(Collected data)
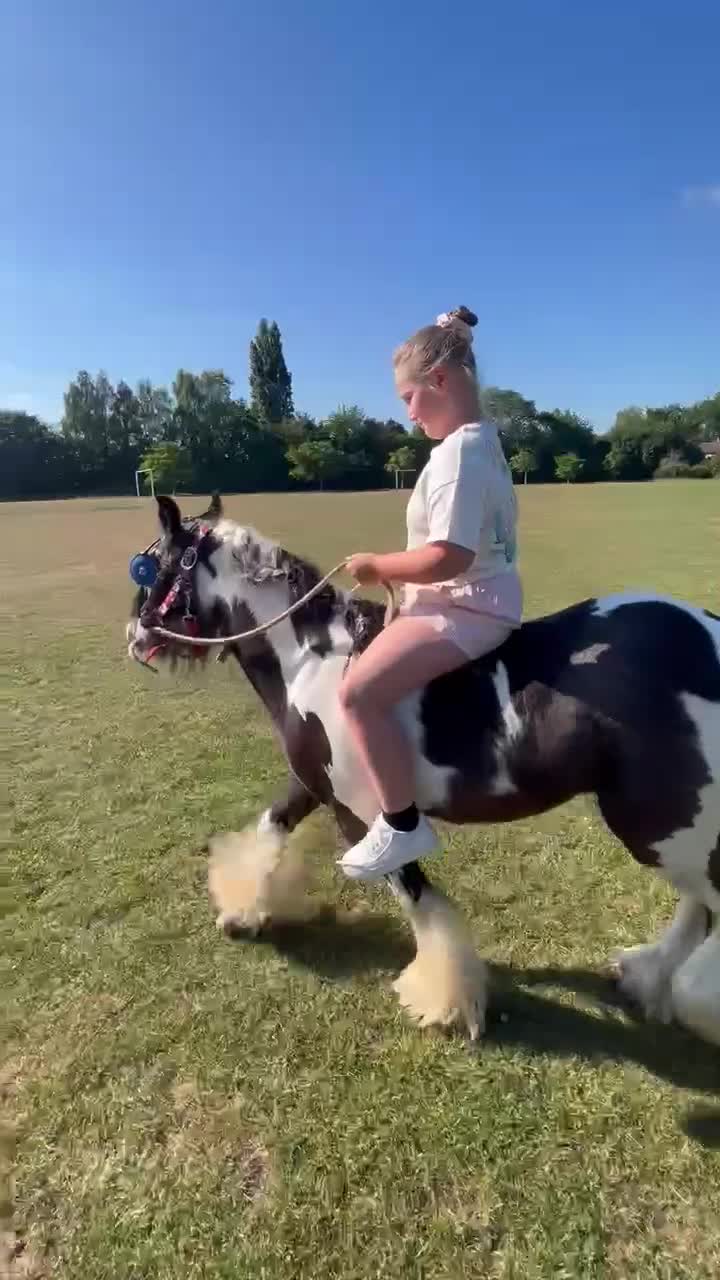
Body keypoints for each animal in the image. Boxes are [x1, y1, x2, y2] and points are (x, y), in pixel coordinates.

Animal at [126, 494, 720, 1047]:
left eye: (152, 568)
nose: (135, 636)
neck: (312, 660)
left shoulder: (370, 817)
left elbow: (418, 901)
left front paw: (446, 1004)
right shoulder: (314, 785)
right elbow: (271, 827)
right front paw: (241, 912)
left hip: (659, 821)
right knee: (697, 902)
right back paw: (648, 975)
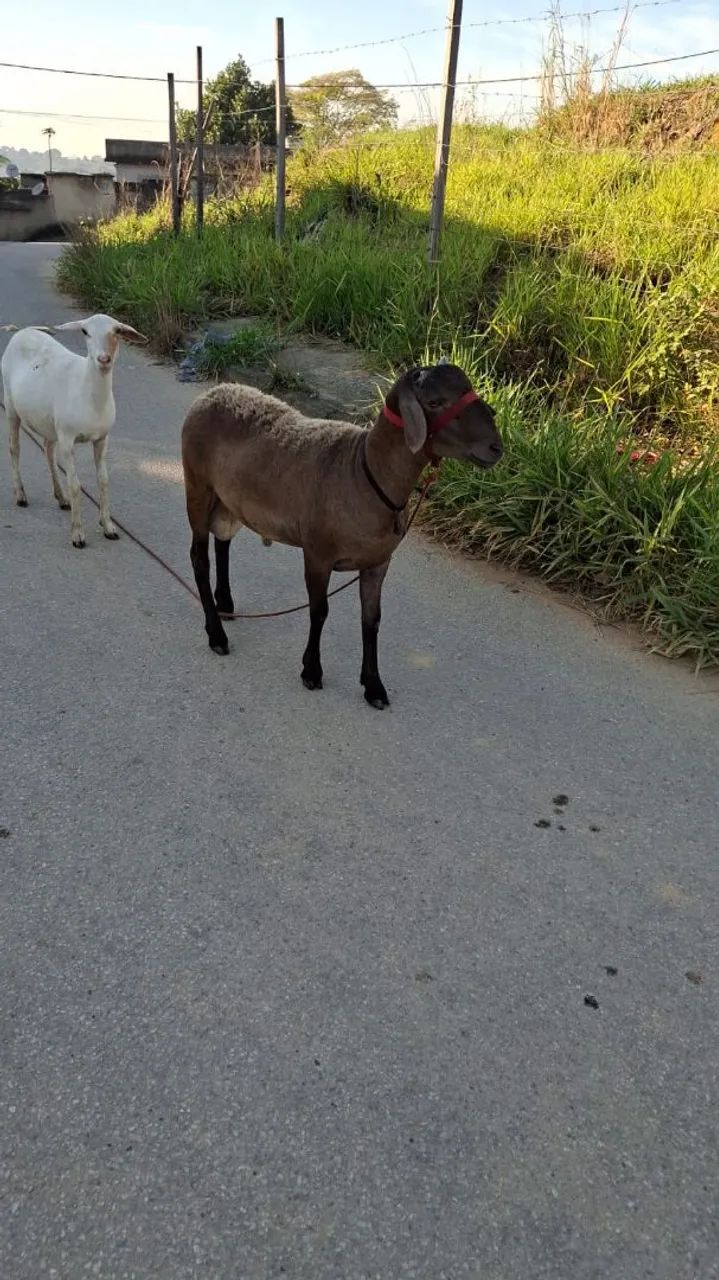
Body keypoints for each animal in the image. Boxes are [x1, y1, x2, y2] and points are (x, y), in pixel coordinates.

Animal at [1, 314, 145, 547]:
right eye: (85, 332)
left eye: (117, 331)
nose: (103, 359)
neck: (89, 395)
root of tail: (24, 331)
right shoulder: (68, 439)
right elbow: (76, 485)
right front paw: (77, 535)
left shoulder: (102, 438)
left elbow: (103, 481)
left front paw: (108, 527)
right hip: (11, 406)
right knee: (14, 448)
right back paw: (21, 495)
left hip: (50, 424)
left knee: (48, 450)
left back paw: (61, 498)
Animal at [181, 361, 503, 708]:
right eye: (434, 402)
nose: (496, 447)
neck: (365, 472)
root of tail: (214, 392)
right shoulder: (317, 554)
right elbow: (319, 611)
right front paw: (311, 671)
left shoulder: (378, 563)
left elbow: (372, 620)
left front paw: (373, 686)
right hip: (197, 486)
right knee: (199, 558)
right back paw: (216, 634)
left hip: (228, 498)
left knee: (223, 540)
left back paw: (225, 604)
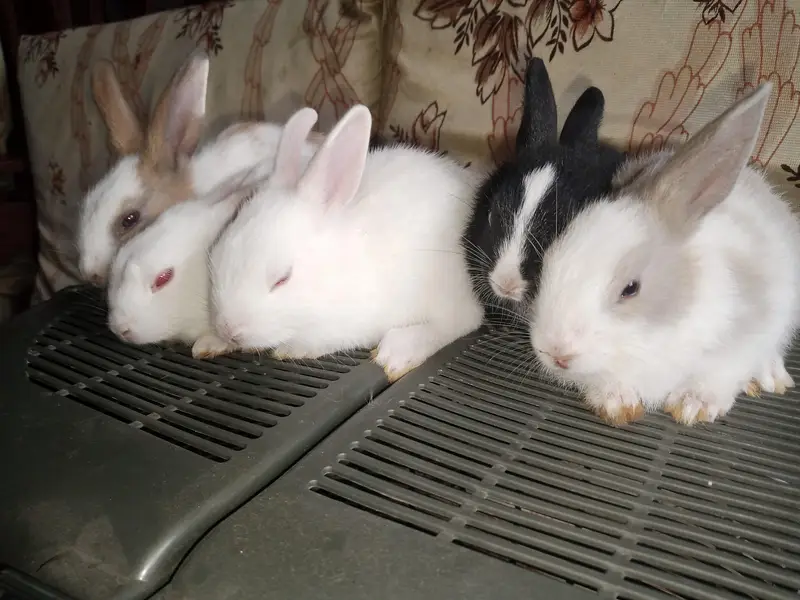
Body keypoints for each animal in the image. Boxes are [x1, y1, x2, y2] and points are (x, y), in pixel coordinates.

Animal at [204, 104, 485, 382]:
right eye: (216, 254)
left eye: (282, 279)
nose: (228, 329)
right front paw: (211, 342)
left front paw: (293, 349)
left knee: (462, 321)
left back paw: (398, 351)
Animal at [528, 82, 800, 427]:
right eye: (547, 263)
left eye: (631, 289)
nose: (556, 352)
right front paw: (617, 403)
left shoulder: (749, 327)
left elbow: (721, 372)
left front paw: (692, 406)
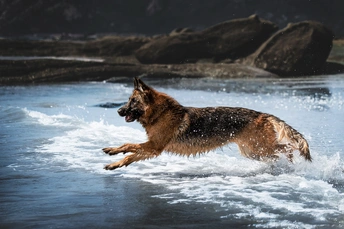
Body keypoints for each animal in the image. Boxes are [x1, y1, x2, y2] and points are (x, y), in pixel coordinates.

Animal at [103, 78, 312, 169]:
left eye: (133, 101)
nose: (118, 111)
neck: (160, 113)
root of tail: (264, 114)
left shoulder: (154, 146)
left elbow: (128, 146)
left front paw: (114, 154)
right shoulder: (152, 149)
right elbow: (130, 153)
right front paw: (115, 161)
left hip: (260, 148)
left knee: (288, 148)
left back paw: (292, 163)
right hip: (254, 152)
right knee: (280, 152)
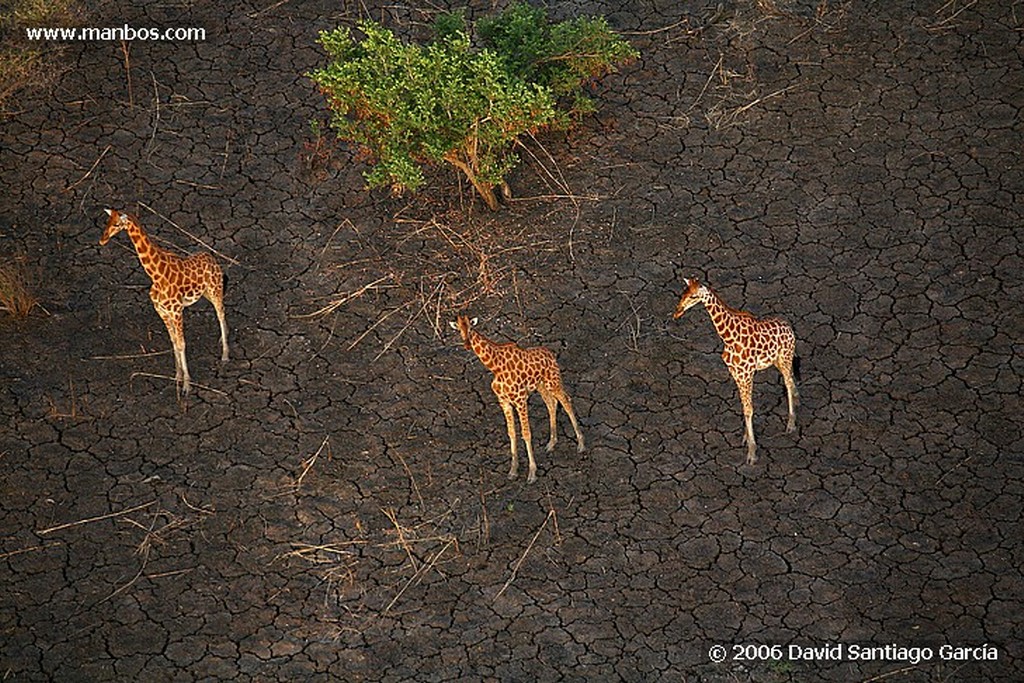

### Problem to work on
In the records above, take every line from the opening one through the line with "left back paw: (61, 498)" and repeat it exactly; pictures are not part of the copy.

### Answer to this task
Body keypoints for each animal in the image. Boxes are [x1, y1, x2, y2] and points are (x, y), in pixel coordinates.

Animal at [126, 494, 720, 1047]:
left eye: (152, 568)
nose: (135, 636)
neck: (312, 660)
left shoulder: (370, 817)
left elbow: (418, 901)
left front paw: (446, 1004)
right shoulder: (314, 785)
right elbow: (271, 827)
right front paw: (241, 912)
left hip: (659, 821)
right knee: (697, 902)
right back paw: (648, 975)
Body keypoints for each animal in the image. Boxes are [x1, y1, x2, y2] and points are (x, y), in pixel coordinates.

Animal at [1, 314, 145, 547]:
right eye: (85, 332)
left eye: (117, 331)
nose: (103, 359)
neck: (89, 395)
root of tail: (24, 331)
right shoulder: (68, 439)
right elbow: (76, 485)
right front paw: (77, 535)
left shoulder: (102, 438)
left elbow: (103, 481)
left front paw: (108, 527)
right hip: (11, 406)
right knee: (14, 448)
right back paw: (21, 495)
left hip: (50, 424)
left knee: (48, 450)
left back paw: (61, 498)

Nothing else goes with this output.